You may be lucky on this one and not even have to drain the tank. From memory here, I think the pump is accessible from inside the car and the tank does not have to be dropped. Remove the rear seat cushion and there should be a removeable plate to access the pump. And of course, careful around an open tank of fuel; no smoking or banging tools together, and be careful of static electricity discharge.
It’s a doable deal; I’ve done a lot worse in the parking lots and on the side of the road.
I agree with OK4450 (shocking). This can be done through the access panel with out draining any fuel. I wish some of the jobs I did on the road side were that easy.
I read somewhere it’s wise to disconnect the negative battery cable when working around fuel (tanks).
http://www.autozone.com/servlet/UiBroker?ForwardPage=az/cds/en_us/0900823d/80/1c/65/21/0900823d801c6521.jsp Click on this Auto Zone web page for a how-to on that fuel pump. Remember to leave a couple of windows open a crack when you take the access cover off the fuel tank.

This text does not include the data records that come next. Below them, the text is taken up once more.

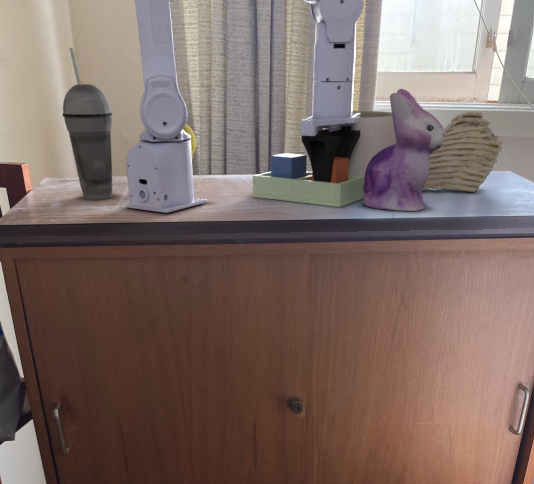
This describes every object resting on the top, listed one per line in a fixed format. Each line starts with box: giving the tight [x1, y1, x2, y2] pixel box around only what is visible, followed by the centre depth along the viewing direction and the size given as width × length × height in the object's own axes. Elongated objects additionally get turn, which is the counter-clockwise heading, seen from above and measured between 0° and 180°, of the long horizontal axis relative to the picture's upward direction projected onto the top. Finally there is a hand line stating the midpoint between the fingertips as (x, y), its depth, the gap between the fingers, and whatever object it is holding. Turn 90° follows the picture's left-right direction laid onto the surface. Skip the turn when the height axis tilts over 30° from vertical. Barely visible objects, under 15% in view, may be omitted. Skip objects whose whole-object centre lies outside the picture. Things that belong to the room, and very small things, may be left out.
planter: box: [332, 110, 396, 177], centre depth 111 cm, size 12×12×11 cm
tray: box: [252, 170, 365, 208], centre depth 106 cm, size 15×8×3 cm, turn 57°
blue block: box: [270, 152, 308, 179], centre depth 106 cm, size 4×4×5 cm
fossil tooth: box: [422, 111, 503, 193], centre depth 109 cm, size 12×6×15 cm
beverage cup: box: [62, 47, 114, 201], centre depth 102 cm, size 7×7×20 cm
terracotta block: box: [311, 157, 349, 183], centre depth 103 cm, size 4×4×5 cm
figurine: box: [362, 88, 446, 212], centre depth 97 cm, size 9×10×15 cm
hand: (329, 184), depth 104 cm, fingers closed on terracotta block, 4 cm apart
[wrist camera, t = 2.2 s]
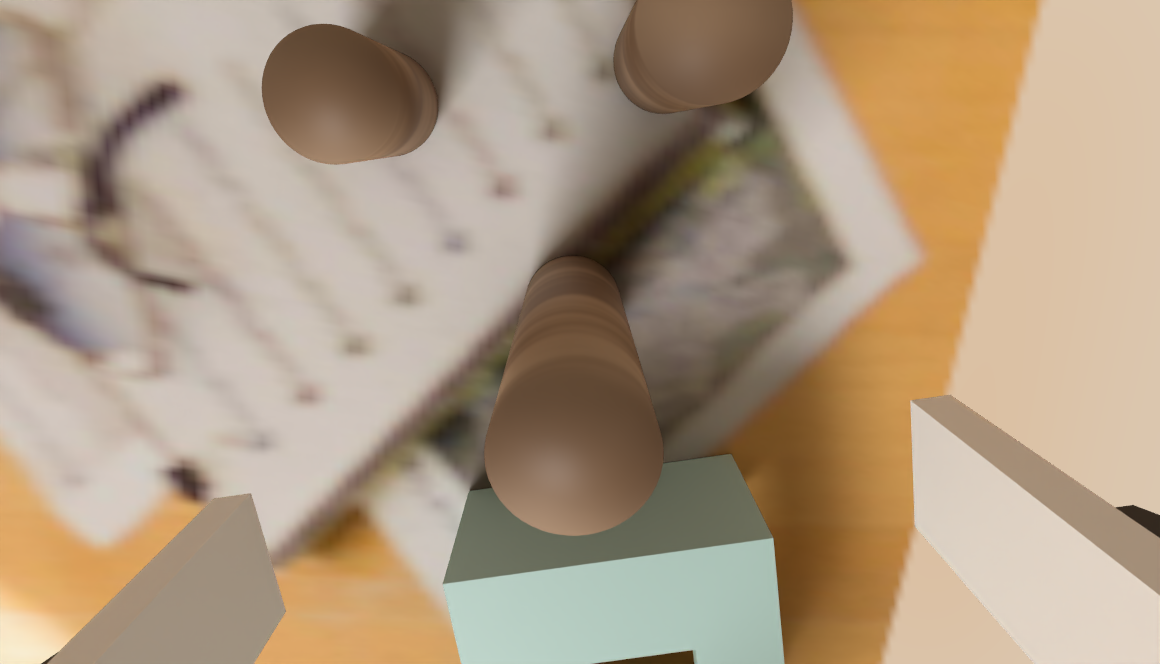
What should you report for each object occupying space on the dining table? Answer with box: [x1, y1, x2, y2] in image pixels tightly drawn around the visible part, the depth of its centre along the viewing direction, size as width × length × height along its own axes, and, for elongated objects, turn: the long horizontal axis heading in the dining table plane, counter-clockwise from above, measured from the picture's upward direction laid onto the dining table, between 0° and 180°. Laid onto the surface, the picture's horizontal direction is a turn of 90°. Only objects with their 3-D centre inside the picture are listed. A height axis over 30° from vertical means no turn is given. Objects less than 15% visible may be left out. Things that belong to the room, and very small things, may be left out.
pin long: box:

While it may be possible to do it in the parking lot, most auto parts places prohibit working on cars in their lots for insurance reasons and the tackiness of it. I did do it once on my way out of state and needed to change my alternator but that was a 5 minute job. I’d consider just towing it home the two miles.
So, I did drive out to the parking lot last night to swap out the fuel pump. Everything went well and I would have been done except it looks like the auto parts store sold me the wrong model of pump. The little rubber holder thing that holds that pump in the pump bracket won’t fit in like the original. So I am going to bring old pump and new pump and bracket back to the store today and ask, “what did you sell me?”.
The store was closed when I was working on the pump, and the parking lot is huge–maybe five acres–so I didn’t have to worry about the store employees not liking my fixing the car in the parking lot. It was late at night, snowing, and cold. A cop pulled up next to me at one point, looked me over, and drove away.
Too bad I have the wrong part, or it would have been fixed by now. It was easy to pull out.
returned the improperly fitting pump and got another from a different auto parts store. everything went back together smoothly. fired the engine up and it sure sounded fine. thanks for the help and encouragement.
I kind of figured you would be ok with this repair and thank YOU for letting us all know that it got done with a minimum of hassle anyway.
Glad to hear you are back on the road. Thanks for the update. No more banging on the fuel tank.